Un prêt relais est accordé sur la base d’une future rentrée d’argent certaine dans son montant et son échéance. Le banquier avait ainsi prêté 200 000 euros parce qu’il avait eu la garantie que cette somme allait effectivement rentrer dans les caisses de la Commune. Comment en a t’il été sûr ? Un budget d’investissement est toujours équilibré. En réalisant le montage du projet, notre équipe a dû dresser les dépenses d’investissement et les confronter aux recettes d’investissement. Les deux sommes doivent obligatoirement être égales. Ainsi, à l’origine du projet, les recettes devaient payer toutes les dépenses et/ou dettes. Le banquier a prêté sur la base d’un tel document, sûr d’être payé en retour le 31 mars 2018.

Or il ne reste plus que 46 701.37 € de FCTVA à recevoir quand il y a encore 85 000 euros à payer !

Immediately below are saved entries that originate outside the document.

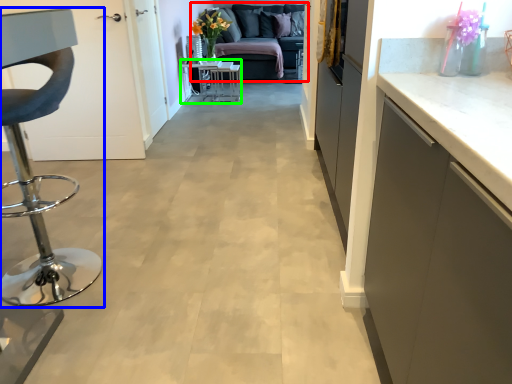
Question: Based on their relative distances, which object is nearer to studio couch (highlighted by a red box)? Choose from furniture (highlighted by a blue box) and table (highlighted by a green box).

Choices:
 (A) furniture
 (B) table

Answer: (B)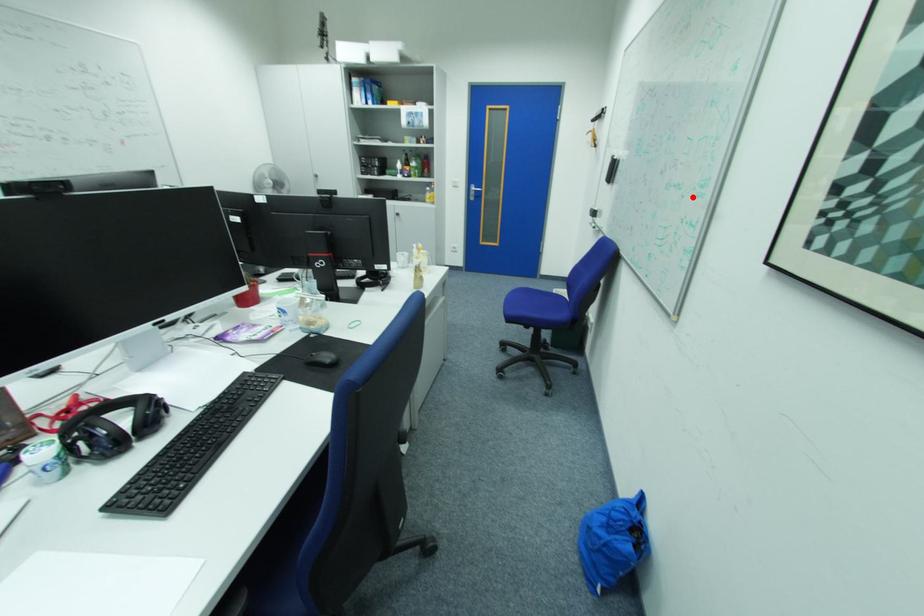
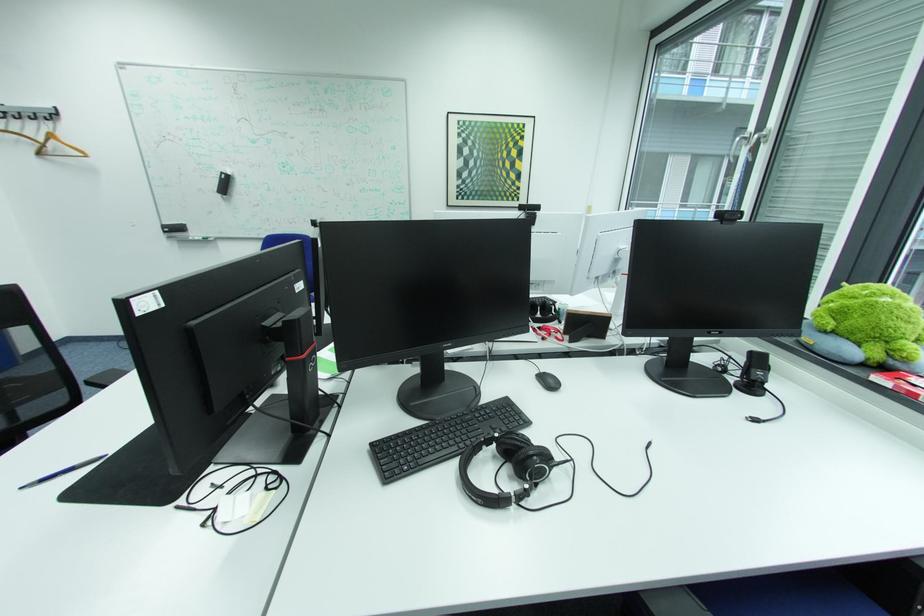
Question: I am providing you with two images of the same scene from different viewpoints. Given a red point in image1, look at the same physical point in image2. Is it:

Choices:
 (A) Closer to the viewpoint
 (B) Farther from the viewpoint

Answer: (A)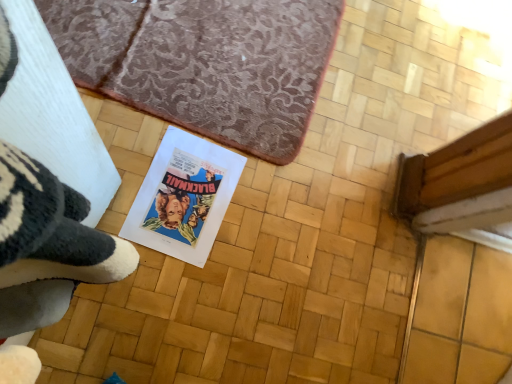
Where is `free spot behind matte paper book at center`? The height and width of the screenshot is (384, 512). free spot behind matte paper book at center is located at coordinates (252, 135).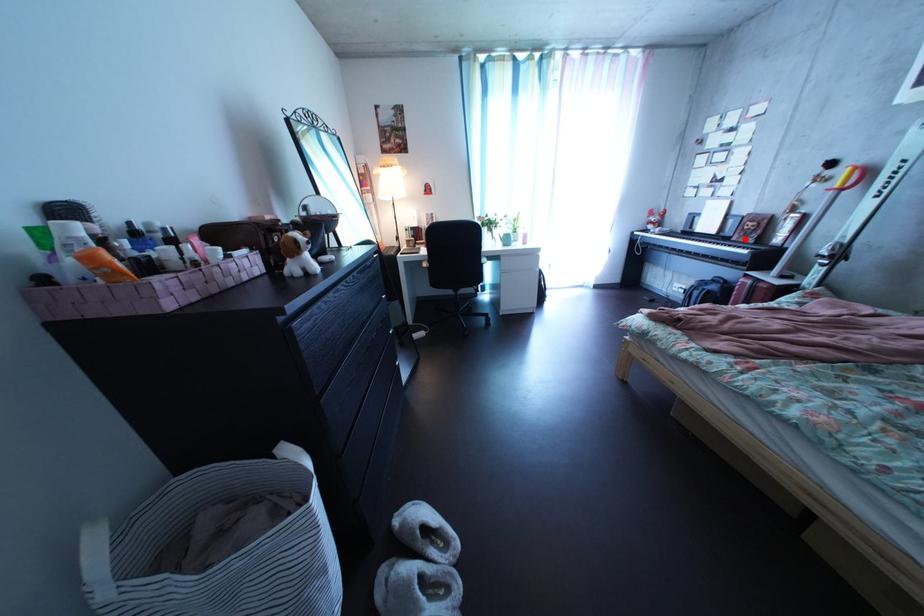
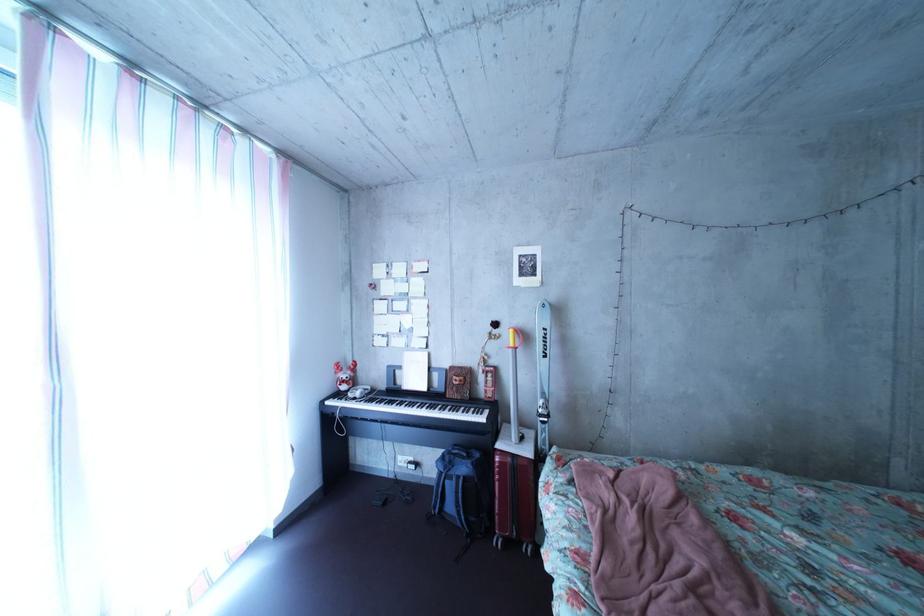
Question: I am providing you with two images of the same scene from different viewpoints. In image1, a red point is highlighted. Considering the same 3D point in image2, which of the following is correct?

Choices:
 (A) It is closer
 (B) It is farther

Answer: (B)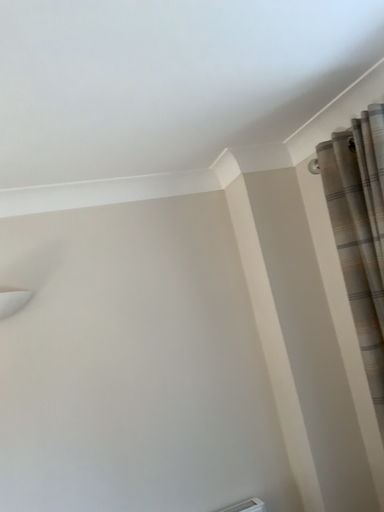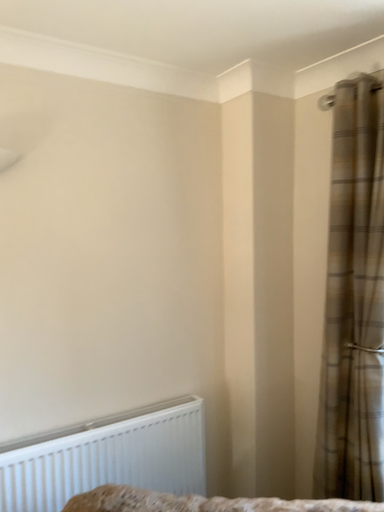
Question: Which way did the camera rotate in the video?

Choices:
 (A) rotated upward
 (B) rotated downward

Answer: (B)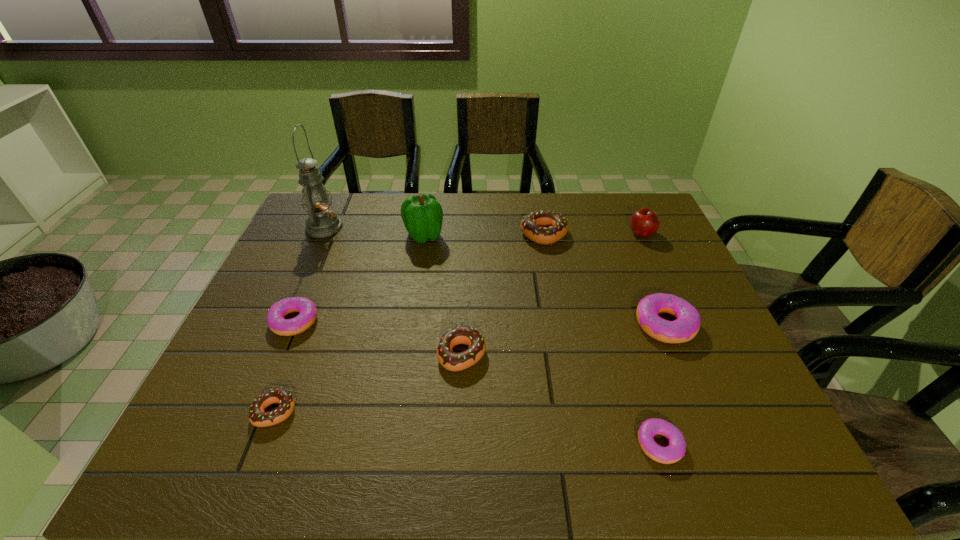
Where is `object that is the seventh nearest to the fifth object from right to left`? This screenshot has width=960, height=540. object that is the seventh nearest to the fifth object from right to left is located at coordinates (322, 222).

Select which doughnut is the fourth closest to the shortest object. Please provide its 2D coordinates. Your answer should be formatted as a tuple, i.e. [(x, y)], where the tuple contains the x and y coordinates of a point satisfying the conditions above.

[(257, 416)]

I want to click on doughnut that is the fourth closest to the shortest doughnut, so click(x=257, y=416).

Locate an element on the screen. Image resolution: width=960 pixels, height=540 pixels. the second closest brown doughnut to the second biggest pink doughnut is located at coordinates (452, 361).

Select which brown doughnut is the second closest to the farthest brown doughnut. Please provide its 2D coordinates. Your answer should be formatted as a tuple, i.e. [(x, y)], where the tuple contains the x and y coordinates of a point satisfying the conditions above.

[(257, 416)]

You are a GUI agent. You are given a task and a screenshot of the screen. Output one action in this format:
    pyautogui.click(x=<x>, y=<y>)
    Task: Click on the pink doughnut that is the second closest to the biggest pink doughnut
    This screenshot has width=960, height=540.
    Given the screenshot: What is the action you would take?
    pyautogui.click(x=307, y=309)

At what (x,y) coordinates should I click in order to perform the action: click on pink doughnut identified as the closest to the tallest object. Please return your answer as a coordinate pair (x, y). The height and width of the screenshot is (540, 960). Looking at the image, I should click on (307, 309).

Find the location of a particular element. The image size is (960, 540). vacant space that satisfies the following two spatial constraints: 1. on the front side of the green bell pepper; 2. on the right side of the fifth object from right to left is located at coordinates (405, 354).

Locate an element on the screen. This screenshot has height=540, width=960. free location that satisfies the following two spatial constraints: 1. on the back side of the third doughnut from right to left; 2. on the left side of the pink apple is located at coordinates (543, 233).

Le problème est que les recettes d’investissements n’existent pas en tant que telles. Elles sont prélevées sur celles de fonctionnement. Si le Conseil « oublie » d’affecter des sommes en investissement, elles restent disponibles pour payer des dépenses de fonctionnement. C’est sans doute exactement ce qui s’est passé. Des recettes qui devaient financer les travaux ont été décaissées en dépenses courantes! Ce qui est rigoureusement interdit. Ce sont ainsi 55 000 euros qui se sont retrouvés anormalement en fonctionnement, partis en fumée. De plus, les sommes reçues par les Communes doivent être affectées par priorité au remboursement du capital. Les conserver pour du fonctionnement quand une dette importante reste à payer (un an de recettes – 85 000 – tout de même) est une erreur gravissime. Il serait bien de savoir ce qu’on a bien pu dépenser pour 55 000 euros de plus que prévu!

Le conseil municipal aurait-il fait de mauvais calculs ?

Il existerait une autre explication, bien moins plausible : nos élus se sont trompés quand ils ont calculé le reversement FCTVA. Mais, avec l’aide appuyée de notre trésorière, qui a bien du mérite avec des pieds nickelés pareils, c’est, j’ose espérer, parfaitement impossible.

Le non paiement d’une dette entraîne une surveillance étroite de la Préfecture

Si le Conseil ne transforme pas cette dette impayable en emprunt long terme, nous nous retrouvons automatiquement avec un déficit prévisionnel 2018 porté à 55 000 euros. Ce qui est gravissime puisque la Préfecture doit alerter la Cour des Comptes dès que notre déficit dépasse les 7 700 euros environ. Or, nous aurions un déficit 8 fois supérieur !

Pourrait-on la payer sans emprunter ? Non, puisque depuis que Mme DERVIER est aux manettes, pas une année ne s’est effectuée sans déficit. Ce qui signifie que nos dépenses de fonctionnement sont toujours supérieures à nos recettes. Nous ne pouvons donc compter que sur des recettes exceptionnelles pour trouver des fonds. Nous n’avons plus qu’une solution : emprunter et augmenter les impôts.

A moins que ceux à l’origine de l’incurie financière où nous nous trouvons se décident enfin à reverser leurs indemnités à la commune, sous forme de don, comme font tous les maires des communes en difficulté. Croyez vous que Madame Dervier nous rende l’argent qu’elle a dilapidé ? Non, elle a fait voter le 9 avril une nouvelle fois la hausse des impôts.